Further, all of these options are still different from dropping any geometries with missing values for the variable being interpolated. In this case, the dropped observations in source are not part of the overlay system so only the overlapping pieces of source and target count toward the total weight applied.

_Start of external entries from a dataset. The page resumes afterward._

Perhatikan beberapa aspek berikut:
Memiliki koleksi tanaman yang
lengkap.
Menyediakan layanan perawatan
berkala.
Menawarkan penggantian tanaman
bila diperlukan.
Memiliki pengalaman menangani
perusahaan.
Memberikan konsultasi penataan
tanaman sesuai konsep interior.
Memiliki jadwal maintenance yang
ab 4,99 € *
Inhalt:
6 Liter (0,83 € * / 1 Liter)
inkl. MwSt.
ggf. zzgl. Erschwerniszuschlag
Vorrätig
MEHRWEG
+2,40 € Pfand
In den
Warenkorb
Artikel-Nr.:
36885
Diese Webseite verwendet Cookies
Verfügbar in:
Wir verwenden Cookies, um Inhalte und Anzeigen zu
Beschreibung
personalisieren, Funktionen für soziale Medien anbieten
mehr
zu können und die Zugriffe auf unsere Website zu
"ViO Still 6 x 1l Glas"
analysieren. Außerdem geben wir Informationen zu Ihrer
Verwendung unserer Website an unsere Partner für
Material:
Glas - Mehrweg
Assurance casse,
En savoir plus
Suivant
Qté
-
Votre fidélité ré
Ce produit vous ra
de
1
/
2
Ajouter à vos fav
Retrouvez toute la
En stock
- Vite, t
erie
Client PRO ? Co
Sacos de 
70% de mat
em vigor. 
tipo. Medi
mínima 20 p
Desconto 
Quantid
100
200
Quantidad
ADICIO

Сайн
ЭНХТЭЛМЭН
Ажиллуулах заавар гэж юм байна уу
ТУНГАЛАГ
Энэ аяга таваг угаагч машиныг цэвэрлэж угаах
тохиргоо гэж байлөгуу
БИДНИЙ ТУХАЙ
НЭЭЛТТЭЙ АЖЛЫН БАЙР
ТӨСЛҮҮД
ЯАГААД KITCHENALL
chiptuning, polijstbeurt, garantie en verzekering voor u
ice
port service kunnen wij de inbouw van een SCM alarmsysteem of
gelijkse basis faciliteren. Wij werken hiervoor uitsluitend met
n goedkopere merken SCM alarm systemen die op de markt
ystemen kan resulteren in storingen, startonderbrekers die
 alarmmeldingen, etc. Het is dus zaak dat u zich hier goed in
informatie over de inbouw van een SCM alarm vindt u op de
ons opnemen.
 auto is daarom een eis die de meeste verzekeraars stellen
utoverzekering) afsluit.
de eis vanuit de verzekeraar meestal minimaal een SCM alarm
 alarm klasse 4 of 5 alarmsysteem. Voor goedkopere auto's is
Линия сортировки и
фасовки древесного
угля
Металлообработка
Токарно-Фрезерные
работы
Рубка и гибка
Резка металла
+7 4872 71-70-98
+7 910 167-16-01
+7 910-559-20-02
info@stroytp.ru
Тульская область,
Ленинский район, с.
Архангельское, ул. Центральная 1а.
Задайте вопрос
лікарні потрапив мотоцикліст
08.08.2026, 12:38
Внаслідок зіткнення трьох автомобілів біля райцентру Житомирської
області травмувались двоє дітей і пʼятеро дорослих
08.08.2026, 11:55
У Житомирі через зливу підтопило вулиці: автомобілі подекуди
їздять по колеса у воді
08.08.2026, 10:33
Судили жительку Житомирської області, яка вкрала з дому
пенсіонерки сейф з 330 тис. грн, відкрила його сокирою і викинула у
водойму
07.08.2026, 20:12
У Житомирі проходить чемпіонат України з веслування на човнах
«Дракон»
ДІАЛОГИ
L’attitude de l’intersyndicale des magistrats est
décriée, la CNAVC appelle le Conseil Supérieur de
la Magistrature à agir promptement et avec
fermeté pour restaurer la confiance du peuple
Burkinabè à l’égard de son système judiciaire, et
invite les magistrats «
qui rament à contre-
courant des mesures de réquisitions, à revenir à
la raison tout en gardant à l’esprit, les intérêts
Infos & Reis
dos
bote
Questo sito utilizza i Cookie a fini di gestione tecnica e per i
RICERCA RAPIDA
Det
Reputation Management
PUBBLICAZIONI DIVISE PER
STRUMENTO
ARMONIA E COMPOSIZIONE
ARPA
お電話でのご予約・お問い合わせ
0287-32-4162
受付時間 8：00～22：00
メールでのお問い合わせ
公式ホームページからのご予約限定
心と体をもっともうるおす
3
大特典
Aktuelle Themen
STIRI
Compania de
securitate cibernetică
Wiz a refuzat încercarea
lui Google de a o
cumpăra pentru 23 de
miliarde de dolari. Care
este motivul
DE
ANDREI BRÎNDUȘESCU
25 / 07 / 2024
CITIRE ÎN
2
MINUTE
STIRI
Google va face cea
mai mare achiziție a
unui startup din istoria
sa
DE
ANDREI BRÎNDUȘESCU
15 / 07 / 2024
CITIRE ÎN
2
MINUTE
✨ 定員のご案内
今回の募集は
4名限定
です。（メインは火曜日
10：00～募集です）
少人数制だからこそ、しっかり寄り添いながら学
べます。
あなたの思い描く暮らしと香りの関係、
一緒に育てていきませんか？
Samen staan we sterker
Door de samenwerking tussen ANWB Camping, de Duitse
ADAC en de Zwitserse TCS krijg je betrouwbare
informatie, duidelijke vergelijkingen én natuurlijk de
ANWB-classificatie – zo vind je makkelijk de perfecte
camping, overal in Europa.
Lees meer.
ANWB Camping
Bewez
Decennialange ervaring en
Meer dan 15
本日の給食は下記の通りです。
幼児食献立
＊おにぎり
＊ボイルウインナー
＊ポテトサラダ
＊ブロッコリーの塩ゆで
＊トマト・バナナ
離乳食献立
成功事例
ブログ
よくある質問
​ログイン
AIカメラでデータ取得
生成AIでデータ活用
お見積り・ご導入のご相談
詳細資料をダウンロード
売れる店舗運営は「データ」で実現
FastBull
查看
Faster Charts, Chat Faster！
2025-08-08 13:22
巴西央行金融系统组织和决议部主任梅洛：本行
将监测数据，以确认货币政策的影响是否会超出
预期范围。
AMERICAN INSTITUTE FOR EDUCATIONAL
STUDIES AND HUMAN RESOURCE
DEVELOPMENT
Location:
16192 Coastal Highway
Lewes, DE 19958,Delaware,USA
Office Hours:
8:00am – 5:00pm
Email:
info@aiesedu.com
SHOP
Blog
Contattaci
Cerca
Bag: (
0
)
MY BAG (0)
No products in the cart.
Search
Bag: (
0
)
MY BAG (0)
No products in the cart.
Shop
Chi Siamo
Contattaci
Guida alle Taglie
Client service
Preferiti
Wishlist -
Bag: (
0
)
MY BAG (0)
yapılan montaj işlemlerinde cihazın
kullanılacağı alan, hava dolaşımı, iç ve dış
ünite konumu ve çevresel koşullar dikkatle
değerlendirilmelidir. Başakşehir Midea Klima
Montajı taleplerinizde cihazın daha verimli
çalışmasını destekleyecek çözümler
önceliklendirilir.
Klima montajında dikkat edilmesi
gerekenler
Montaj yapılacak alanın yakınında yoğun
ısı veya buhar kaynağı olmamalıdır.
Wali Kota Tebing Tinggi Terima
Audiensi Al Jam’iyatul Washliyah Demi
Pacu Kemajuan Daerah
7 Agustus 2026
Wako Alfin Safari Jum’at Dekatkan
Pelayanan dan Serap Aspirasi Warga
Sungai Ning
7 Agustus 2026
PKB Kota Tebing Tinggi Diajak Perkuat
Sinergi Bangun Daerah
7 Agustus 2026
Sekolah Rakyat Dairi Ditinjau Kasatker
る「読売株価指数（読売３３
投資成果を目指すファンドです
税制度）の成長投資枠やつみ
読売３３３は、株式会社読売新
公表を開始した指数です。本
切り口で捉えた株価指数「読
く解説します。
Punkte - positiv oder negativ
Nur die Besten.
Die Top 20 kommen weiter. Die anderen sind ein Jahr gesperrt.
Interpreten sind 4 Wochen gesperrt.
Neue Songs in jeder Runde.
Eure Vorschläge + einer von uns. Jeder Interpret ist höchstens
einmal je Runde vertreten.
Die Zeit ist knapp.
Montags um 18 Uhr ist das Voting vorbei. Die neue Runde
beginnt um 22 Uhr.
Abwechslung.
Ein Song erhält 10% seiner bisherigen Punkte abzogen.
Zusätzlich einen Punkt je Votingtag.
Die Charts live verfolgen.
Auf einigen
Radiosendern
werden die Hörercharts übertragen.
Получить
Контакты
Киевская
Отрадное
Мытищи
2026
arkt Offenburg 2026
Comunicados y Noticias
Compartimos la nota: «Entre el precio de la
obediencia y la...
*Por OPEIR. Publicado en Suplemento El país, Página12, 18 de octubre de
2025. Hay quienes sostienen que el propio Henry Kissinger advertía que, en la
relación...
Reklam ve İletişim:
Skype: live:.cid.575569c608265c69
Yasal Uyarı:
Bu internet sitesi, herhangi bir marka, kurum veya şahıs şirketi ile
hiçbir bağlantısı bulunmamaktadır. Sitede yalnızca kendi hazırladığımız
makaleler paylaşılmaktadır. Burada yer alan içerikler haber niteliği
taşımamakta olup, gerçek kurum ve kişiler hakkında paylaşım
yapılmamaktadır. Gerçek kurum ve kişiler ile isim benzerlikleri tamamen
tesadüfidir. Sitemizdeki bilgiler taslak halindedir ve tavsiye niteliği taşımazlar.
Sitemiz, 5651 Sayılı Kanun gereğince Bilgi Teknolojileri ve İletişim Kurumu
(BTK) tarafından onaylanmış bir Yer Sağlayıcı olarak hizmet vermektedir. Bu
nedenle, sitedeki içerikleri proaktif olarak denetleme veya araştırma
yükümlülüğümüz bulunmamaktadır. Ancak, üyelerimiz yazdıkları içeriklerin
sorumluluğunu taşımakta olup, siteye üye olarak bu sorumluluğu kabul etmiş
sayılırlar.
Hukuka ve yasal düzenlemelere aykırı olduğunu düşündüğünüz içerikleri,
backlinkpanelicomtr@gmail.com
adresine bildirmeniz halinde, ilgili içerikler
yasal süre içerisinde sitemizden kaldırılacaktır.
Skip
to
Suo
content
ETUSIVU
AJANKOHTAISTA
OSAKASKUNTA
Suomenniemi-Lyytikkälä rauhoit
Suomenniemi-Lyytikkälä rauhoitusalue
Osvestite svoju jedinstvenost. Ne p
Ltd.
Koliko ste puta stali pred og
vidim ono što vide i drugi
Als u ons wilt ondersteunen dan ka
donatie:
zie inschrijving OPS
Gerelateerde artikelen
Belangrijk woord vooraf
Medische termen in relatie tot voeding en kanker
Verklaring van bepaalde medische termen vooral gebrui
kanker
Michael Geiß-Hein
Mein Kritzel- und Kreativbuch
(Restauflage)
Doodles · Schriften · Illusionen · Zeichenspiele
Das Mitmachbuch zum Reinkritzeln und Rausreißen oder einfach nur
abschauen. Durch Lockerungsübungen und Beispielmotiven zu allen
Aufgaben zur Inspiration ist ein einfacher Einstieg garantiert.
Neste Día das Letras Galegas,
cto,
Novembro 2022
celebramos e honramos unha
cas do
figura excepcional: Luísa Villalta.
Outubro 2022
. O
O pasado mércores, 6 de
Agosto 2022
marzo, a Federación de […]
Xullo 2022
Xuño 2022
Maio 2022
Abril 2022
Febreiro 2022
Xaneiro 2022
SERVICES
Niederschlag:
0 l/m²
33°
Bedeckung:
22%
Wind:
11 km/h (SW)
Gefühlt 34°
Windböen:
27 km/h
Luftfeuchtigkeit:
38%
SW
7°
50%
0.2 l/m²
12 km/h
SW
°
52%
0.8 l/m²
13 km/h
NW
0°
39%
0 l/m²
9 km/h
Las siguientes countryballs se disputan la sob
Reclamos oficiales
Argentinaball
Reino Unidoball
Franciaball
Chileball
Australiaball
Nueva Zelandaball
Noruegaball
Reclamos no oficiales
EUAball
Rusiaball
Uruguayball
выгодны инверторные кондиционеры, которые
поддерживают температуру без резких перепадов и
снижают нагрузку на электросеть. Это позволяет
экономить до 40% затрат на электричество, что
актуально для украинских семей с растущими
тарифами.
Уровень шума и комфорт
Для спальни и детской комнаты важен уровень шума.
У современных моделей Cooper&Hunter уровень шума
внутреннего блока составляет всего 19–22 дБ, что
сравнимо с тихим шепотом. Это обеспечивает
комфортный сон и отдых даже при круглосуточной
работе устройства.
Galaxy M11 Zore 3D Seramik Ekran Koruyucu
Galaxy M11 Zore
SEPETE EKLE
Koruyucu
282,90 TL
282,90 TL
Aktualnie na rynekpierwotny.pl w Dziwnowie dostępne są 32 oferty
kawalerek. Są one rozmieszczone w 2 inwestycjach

ax = dc_hex_interpolated = area_interpolate(
    source_df=dc.dropna(subset=["B25077_001E"]),
    target_df=dc_hex,
    intensive_variables=["B25077_001E"],
    fill_nan=nan,
).plot("B25077_001E", scheme="quantiles", alpha=0.5)
ax.set_title("drop NA prior to interpolation")
ax.axis("off")
(np.float64(-8739249.02217054),
 np.float64(-8481429.572694423),
 np.float64(4567405.812595519),
 np.float64(4841621.00817157))
../_images/c9b8389c8f8f1cd1da3a2453a61f4d693a0a6be7b86899b3e1c7559b06365670.png

For extensive variables (where target values are a weighted sum), dropping missing observations is functionally equivalent to setting fill_nan=0 and allocate_total=True.

For intensive variables, however, the weighted average provided by each target zone is not “diluted” by missing data. The total weights at the target polygon is the shared area of source and target, not the total area of target.